Bercerita: Penuh Manfaat Tapi Masih Ada yang Tidak Memiliki Cerita

Foto: Dokumentasi pribadi penulis saat mengajar

Aktivitas menatap gawai pribadi dari setelah bangun pagi hingga akan terlelap menyambut mimpi merupakan keharusan untuk saat ini. Pasalnya, di dalamnya banyak bertebaran informasi dan cerita yang bisa jadi bahan gibah dengan kawan dekat nantinya. Dampak dari mengonsumsi informasi dan cerita tersebut, orang-orang alhasil tak pernah berhenti untuk bercerita kesana-kemari, dari topik satu ke topik yang lain. Jujur saja, bukan sesuatu yang mengherankan karena mau bagaimana lagi pada dasarnya manusia itu memang makhluk yang bercerita. Itulah fitrahnya.

Pernyataan tentang manusia adalah makhluk bercerita bukanlah bualan semata. Di pandang dari konteks sejarah, ada bukti yang membenarkan hal tersebut. Buktinya adalah peninggalan sejarah dalam bentuk prasasti kuno. Di Indonesia sendiri salah satu prasasti kuno yang pernah ditemukan ialah prasasti peninggalan kerajaan Sriwijaya yang ditulis di permukaan batu yang besar. Prasasti tersebut secara detail ditulis dalam aksara Pallawa dengan bahasa sansekerta yang menceritakan berbagai dinamika kehidupan era kerajaan Sriwijaya.

Tidak hanya di Indonesia, di belahan bumi yang lain, seperti Mesir, pun ada bukti yang serupa. Di piramida Mesir, lebih tepatnya pada permukaan dindingnya, terdapat relief atau gambar-gambar tertentu yang bila diterjemahkan menceritakan kondisi kehidupan kerajaan Mesir dan masyarakatnya kala itu.

Dari kedua contoh di atas, sebaiknya tak perlu meragukan lagi bahwa sejak dahulu pun manusia bercerita.

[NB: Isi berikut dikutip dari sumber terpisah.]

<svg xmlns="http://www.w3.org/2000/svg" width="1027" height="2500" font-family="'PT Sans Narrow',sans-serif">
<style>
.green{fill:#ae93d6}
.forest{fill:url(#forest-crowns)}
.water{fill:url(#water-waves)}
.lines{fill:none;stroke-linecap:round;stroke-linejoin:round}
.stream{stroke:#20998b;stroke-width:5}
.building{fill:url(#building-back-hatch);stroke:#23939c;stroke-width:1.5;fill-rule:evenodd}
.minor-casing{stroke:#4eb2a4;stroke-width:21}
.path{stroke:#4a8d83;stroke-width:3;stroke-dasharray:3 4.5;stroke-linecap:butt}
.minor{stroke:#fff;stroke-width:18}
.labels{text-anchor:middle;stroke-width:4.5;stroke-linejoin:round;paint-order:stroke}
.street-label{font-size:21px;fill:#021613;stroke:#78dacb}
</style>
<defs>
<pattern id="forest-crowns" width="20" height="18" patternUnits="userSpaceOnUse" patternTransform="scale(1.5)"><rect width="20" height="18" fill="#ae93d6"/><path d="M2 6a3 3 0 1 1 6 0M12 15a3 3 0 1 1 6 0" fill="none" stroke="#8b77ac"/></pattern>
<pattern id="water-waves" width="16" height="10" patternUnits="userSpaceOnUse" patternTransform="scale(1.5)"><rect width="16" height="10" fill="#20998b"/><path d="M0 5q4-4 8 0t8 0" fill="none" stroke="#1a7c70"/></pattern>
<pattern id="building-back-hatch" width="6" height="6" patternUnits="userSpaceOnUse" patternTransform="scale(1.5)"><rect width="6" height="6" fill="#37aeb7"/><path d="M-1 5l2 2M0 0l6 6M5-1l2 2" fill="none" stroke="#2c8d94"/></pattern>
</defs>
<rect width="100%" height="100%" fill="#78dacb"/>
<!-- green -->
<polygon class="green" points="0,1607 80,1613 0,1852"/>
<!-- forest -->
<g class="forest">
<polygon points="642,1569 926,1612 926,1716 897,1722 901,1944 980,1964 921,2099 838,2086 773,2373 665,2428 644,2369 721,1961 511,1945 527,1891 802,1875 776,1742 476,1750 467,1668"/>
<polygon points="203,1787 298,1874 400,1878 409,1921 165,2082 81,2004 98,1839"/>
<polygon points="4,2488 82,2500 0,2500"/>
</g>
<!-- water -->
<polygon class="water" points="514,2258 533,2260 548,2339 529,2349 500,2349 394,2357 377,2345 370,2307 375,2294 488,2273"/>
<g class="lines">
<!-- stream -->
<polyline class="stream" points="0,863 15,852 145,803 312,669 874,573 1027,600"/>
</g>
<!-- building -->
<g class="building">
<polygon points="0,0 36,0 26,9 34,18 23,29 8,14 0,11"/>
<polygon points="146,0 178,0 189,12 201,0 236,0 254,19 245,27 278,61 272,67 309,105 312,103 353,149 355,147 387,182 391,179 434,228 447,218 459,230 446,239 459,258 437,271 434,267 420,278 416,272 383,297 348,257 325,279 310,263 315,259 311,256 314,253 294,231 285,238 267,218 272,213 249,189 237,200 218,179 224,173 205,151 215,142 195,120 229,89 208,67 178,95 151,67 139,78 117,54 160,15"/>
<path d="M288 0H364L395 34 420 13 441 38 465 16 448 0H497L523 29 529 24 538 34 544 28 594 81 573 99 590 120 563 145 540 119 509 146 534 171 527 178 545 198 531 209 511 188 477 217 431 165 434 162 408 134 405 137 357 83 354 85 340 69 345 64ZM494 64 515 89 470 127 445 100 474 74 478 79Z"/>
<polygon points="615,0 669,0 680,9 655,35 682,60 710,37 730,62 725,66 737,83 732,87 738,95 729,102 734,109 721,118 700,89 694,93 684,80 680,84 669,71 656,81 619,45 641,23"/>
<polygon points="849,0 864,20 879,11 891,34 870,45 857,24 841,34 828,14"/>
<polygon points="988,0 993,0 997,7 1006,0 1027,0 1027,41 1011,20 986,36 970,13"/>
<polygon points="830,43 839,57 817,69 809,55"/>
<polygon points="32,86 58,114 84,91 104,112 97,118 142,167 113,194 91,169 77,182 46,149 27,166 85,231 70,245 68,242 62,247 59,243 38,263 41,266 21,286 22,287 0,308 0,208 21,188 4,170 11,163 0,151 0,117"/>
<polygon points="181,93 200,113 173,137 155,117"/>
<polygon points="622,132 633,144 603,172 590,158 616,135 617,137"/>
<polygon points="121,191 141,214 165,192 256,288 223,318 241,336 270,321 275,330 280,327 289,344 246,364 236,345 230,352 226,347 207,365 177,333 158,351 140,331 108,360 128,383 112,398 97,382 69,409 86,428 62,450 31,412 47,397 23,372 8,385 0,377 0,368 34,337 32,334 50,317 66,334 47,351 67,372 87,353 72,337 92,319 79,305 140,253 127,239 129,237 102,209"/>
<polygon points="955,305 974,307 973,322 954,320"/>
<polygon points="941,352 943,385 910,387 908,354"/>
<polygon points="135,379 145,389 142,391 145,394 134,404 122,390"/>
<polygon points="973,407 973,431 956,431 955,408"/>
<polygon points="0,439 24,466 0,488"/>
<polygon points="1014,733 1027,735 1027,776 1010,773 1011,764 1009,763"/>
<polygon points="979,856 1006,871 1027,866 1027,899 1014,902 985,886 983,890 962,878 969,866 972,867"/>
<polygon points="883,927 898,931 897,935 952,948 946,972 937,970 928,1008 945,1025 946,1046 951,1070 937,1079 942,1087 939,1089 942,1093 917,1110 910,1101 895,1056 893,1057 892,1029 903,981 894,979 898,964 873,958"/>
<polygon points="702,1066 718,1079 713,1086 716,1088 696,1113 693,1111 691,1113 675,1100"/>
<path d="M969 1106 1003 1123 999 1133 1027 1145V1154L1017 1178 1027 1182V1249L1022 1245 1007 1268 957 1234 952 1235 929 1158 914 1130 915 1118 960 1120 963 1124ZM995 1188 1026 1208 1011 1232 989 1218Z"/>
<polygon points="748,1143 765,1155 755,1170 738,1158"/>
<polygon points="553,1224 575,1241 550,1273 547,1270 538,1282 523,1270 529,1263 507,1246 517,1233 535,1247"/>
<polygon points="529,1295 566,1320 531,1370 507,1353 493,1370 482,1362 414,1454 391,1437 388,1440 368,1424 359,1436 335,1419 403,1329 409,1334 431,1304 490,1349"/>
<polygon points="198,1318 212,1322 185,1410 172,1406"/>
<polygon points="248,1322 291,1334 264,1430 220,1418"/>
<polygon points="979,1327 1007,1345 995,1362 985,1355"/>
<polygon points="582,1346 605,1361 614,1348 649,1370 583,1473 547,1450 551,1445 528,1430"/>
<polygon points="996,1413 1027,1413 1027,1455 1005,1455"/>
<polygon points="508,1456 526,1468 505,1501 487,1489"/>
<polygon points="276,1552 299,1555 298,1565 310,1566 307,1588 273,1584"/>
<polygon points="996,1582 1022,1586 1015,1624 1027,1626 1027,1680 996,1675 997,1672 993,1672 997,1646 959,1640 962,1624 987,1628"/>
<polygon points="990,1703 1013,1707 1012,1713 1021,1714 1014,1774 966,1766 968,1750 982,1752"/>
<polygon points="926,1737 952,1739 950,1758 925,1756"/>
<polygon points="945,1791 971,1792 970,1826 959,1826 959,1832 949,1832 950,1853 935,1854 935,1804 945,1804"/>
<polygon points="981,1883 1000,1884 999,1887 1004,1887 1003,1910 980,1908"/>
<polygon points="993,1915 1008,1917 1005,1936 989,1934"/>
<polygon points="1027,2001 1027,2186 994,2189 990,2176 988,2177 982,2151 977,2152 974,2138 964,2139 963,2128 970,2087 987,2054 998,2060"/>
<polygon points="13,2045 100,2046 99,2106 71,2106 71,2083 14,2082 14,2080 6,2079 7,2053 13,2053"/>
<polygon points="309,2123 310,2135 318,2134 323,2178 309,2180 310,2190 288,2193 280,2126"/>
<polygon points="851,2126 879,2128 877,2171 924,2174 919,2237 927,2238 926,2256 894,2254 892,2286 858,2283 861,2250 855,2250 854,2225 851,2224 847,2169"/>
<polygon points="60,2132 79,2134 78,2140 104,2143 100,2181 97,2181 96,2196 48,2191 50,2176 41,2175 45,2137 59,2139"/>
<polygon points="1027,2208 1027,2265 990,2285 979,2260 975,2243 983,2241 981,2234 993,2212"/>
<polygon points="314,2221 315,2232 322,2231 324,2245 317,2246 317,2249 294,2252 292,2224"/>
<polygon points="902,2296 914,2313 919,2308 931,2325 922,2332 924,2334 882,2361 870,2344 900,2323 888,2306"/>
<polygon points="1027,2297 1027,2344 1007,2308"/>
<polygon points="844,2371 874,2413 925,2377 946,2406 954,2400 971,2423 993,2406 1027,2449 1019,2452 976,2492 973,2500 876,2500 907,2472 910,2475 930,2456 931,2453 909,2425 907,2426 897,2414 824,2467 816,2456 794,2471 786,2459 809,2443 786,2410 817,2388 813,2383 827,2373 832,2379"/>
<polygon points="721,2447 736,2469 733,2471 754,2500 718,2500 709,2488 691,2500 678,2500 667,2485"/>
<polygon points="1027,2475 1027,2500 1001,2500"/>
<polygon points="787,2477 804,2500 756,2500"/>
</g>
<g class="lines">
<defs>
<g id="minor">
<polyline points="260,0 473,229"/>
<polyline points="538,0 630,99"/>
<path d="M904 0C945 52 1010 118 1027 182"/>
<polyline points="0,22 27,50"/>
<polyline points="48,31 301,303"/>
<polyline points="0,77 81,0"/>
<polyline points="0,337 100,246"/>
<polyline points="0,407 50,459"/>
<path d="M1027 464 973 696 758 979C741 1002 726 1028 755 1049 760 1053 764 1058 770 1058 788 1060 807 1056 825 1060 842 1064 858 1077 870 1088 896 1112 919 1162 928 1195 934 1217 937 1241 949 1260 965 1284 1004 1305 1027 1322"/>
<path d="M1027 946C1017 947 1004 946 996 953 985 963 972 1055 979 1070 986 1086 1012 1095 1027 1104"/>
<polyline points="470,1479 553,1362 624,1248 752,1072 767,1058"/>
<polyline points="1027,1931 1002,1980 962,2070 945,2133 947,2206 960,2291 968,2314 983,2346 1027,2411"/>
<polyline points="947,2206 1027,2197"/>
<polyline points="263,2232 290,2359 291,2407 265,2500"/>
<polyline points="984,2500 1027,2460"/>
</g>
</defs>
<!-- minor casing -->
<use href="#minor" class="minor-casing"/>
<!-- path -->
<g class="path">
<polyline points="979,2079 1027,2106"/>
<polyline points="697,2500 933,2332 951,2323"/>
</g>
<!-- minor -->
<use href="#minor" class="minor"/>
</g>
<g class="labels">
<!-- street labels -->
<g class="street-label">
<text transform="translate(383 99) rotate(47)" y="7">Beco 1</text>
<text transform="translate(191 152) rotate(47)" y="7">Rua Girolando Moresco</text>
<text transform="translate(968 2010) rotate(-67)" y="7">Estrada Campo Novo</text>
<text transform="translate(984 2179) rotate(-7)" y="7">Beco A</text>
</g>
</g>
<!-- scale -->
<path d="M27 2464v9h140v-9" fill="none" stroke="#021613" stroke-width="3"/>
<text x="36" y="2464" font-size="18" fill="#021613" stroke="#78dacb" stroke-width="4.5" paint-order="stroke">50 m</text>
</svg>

Bahkan uniknya, manusia sejarah bercerita melalui media yang tak lazim untuk zaman sekarang, yakni menggunakan batu yang mereka ukir.

Orang-orang zaman sekarang bisa dikatakan sama dengan orang zaman sejarah, namun juga sekaligus berbeda. Kesamaannya ialah sama-sama bercerita, bahkan mungkin jauh lebih bercerita ketimbang orang zaman sejarah. Sementara perbedaannya ada pada media yang digunakan dalam bercerita. Saat ini, orang-orang memanfaatkan kecanggihan teknologi untuk bercerita, yaitu gawai dan media sosial. Gawai dan media sosial begitu mudah untuk digunakan. Hanya dengan menggunakan kedua jempol tangan, seseorang bisa bercerita panjang lebar. Anekdotnya, jika ceritanya ia kumpulkan, ia bisa menyusunnya menjadi sebuah buku yang siap terbit.

Tidak bisa dipungkiri, teknologi zaman ini seperti membawa berkah untuk orang-orang dalam bercerita. Mereka jauh lebih leluasa menggaungkan ceritanya. Contohnya ada yang bercerita melalui gambar, tulisan dan video. Itu pun bisa mereka tunjukan dengan bentuk fisiknya ataupun bentuk digitalnya. Lebih keren lagi, cerita melalui banyak bentuk tersebut dapat secara mudah disebarluaskan ke khalayak umum. Orang yang tak kenal dengan si pencerita sekalipun bisa terpapar oleh cerita tersebut. Sungguh asyik bercerita di zaman modern ini.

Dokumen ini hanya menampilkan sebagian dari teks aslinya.